La France ment à elle-même. Dans le secteur de l’aide au développement comme dans d’autres compartiments de sa coopération avec l’Afrique, elle est en chute libre. Pas dans les discours où son grand expert en communication et banquier d’affaire de l’Elysée, réussit, souvent, devant ses homologues africains, à dire comment Paul est bien habillé alors que tout le monde le voit nu. Le Projet de loi de finances (PLF) pour 2021 n’échappe pas à cette démagogie ambiante qui se transmet de président en président, qu’ils soient de droite, de gauche, du centre, en attendant l’extrême-droite. Présenté au Conseil des ministres, le PLF prévoit une hausse de 680 millions d’euros pour les crédits dédiés à la mission de l’Aide publique au développement (APD) et au Fonds de solidarité pour le développement (FSD). C’est juste de la poudre aux yeux quand on sait que la crise mondiale due au coronavirus a changé, nettement, la donne avec un impact social et économique massif sur les pays africains. Ce qu’il y a lieu de faire, c’est une action digne de ce nom sur la dette des pays les plus pauvres, et une révision de l’APD à la hausse. Mais de cela, le jeune président est totalement incapable.
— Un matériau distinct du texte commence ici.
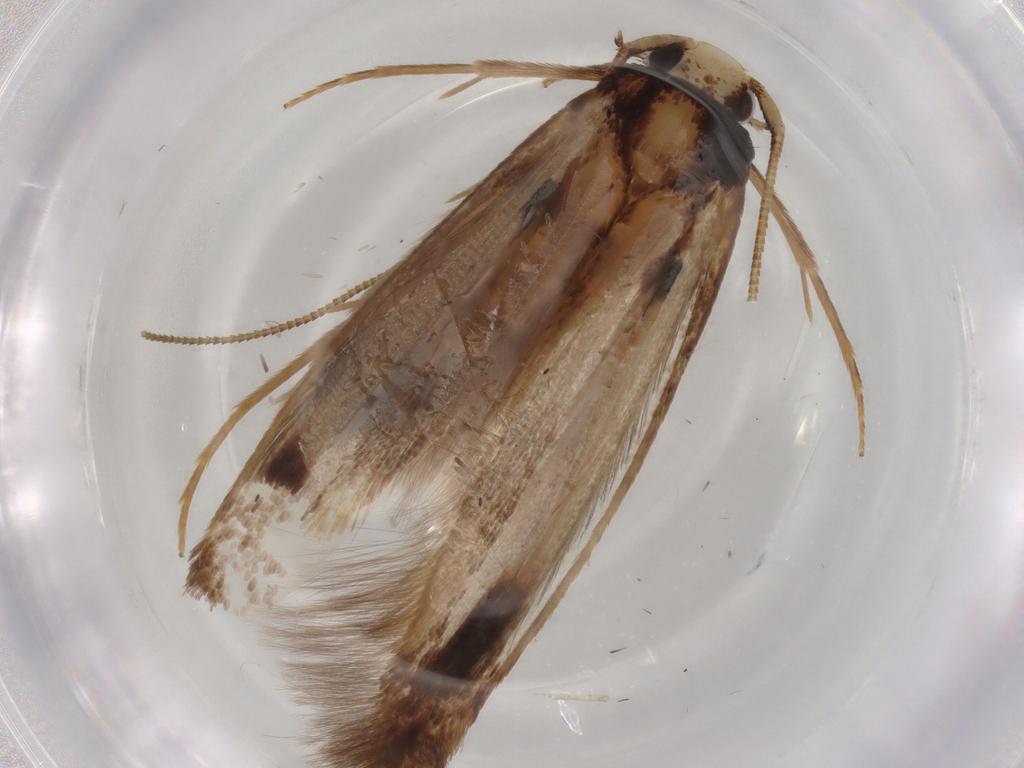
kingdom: Animalia
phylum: Arthropoda
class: Insecta
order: Lepidoptera
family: Tineidae
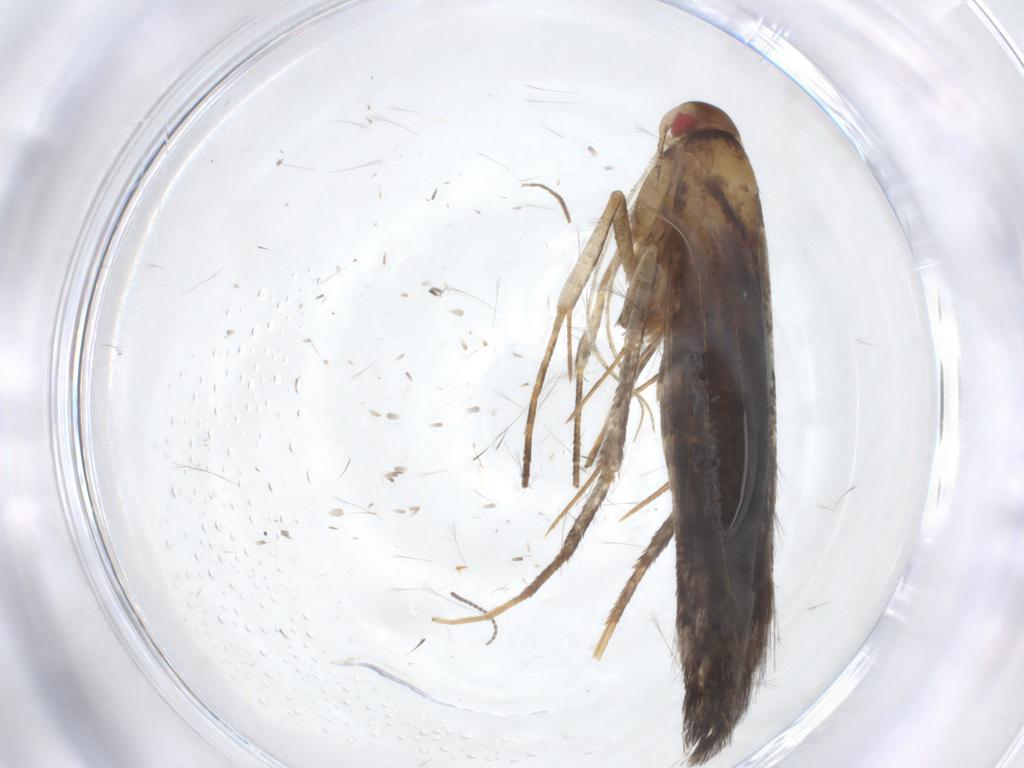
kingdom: Animalia
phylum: Arthropoda
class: Insecta
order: Lepidoptera
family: Cosmopterigidae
C’est vrai qu’il n’appartient pas à la France de s’occuper du développement des pays africains à la place des Africains. Mais quand on regarde son ingérence à travers ses pratiques françafricaines dans ces pays, lesquelles engendrent la malgouvernance avec aujourd’hui sa cohorte de 3e mandat (que Paris encourage par exemple en Côte d’Ivoire), l’absence de la démocratie et la justice totalement aux ordres du chef de l’Etat, on se dit que la fin de l’immigration (non choisie mais obligée) des Africains vers la France, à cause du soutien des dictateurs africains par cette même France, n’est pas pour demain. Et ce « savoir-faire » à la française se transmet de président en président depuis les années 60, qu’ils soient de droite (de Gaulle, Pompidou), de gauche (Mitterrand, Hollande), du centre (Giscard, Macron), et bientôt, d’extrême-droite (Le Pen).
Comme l’indiquent Coordination SUD et la patronne d’Oxfam, Cécile Duflot, le coronavirus va faire tomber 100 millions d’Africains supplémentaires dans l’extrême pauvreté.
Et Mme Duflot d’ajouter que « L’Afrique subsaharienne notamment pourrait voir un retour en arrière dramatique de 30 ans dans le combat contre la pauvreté », ce qui compromet encore plus l’atteinte des objectifs de développement durable (ODD) prévue pour 2030.
Pour soutenir les Etats les plus pauvres, les Nations-Unies appellent à la mobilisation de plus de 500 milliards de dollars additionnels.
On a fait les calculs à Coordination SUD et on trouve qu’au regard du poids de la France dans l’économie mondiale, et relativement aux estimations des besoins par les Nations-Unies, la juste contribution française devrait représenter une mobilisation de 14,5 milliards d’euros supplémentaires d’aide au développement. Ce qui est à des années lumière des (petits) 680 millions d’euros que la France alloue comme si les pays du Sud avaient besoin de s’acheter des cacahuètes alors qu’ils demandent à financer de véritables politiques de développement. Président de Coordination SUD, Philippe Jahashan (sur notre photo avec Cécile Duflot) se montre compréhensif tout en restant ferme sur les besoins d’aide : « Nous appelons le gouvernement et les parlementaires à accroître encore leur mobilisation pour la solidarité internationale en injectant davantage de moyens pour l’APD. Nous sommes conscients des difficultés économiques que traverse également notre pays et des efforts consentis pour maintenir la trajectoire de l’APD actée en 2018, mais nous pensons qu’on ne peut plus se suffire des engagements pré-crise. La donne a totalement changé, nous sommes entrés dans une rupture majeure et historique qui doit être traitée à la bonne hauteur. Le combat contre les conséquences mondiales de la pandémie ne pourra se gagner durablement sans une part ajustée à la hausse pour la solidarité internationale. Il en va de la stabilité du monde et de notre propre intérêt ».
En réalité, l’Afrique n’a pas besoin de l’aumône de la France ni de qui que ce soit. Pour se redresser durablement, l’Afrique demande juste que la France cesse de soutenir les dictateurs qui l’appauvrissent et qui font affaire-affaire avec ses dirigeants et ses patrons de grands groupes, pour le malheur des peuples africains. Avec un marché d’un milliard de consommateurs (même sans pouvoir d’achat conséquent) et un sous-sol encore à l’état de nature, l’Afrique est capable de trouver ses marques pour prendre son destin en main.